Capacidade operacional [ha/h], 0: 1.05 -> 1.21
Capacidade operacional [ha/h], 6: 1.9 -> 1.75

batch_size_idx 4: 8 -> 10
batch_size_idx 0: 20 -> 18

...

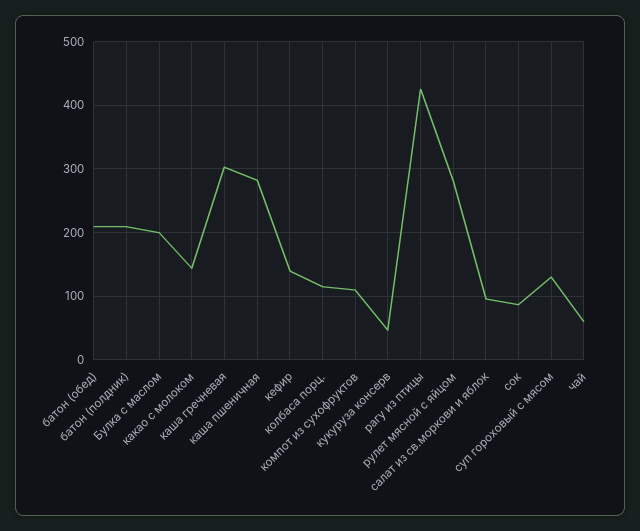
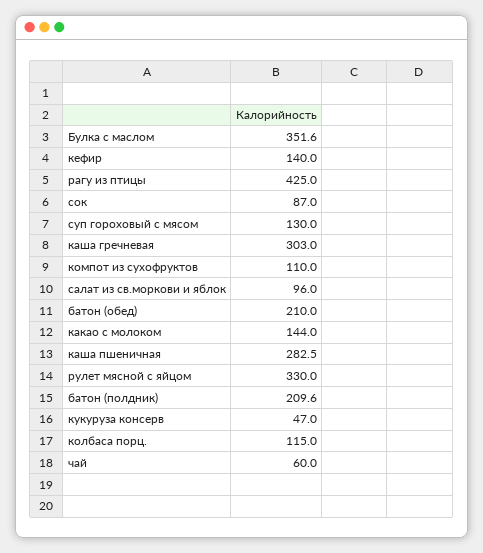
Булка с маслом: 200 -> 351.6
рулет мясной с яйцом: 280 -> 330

---

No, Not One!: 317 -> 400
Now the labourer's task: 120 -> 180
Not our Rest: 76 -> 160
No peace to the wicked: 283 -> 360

» INSTRUCTIONS TO FOLLOW
What lines of the data contain the string "Capacidade"? List them.

» RESPONSE AREA
Capacidade operacional [ha/h], 0: 1.05 -> 1.21
Capacidade operacional [ha/h], 6: 1.9 -> 1.75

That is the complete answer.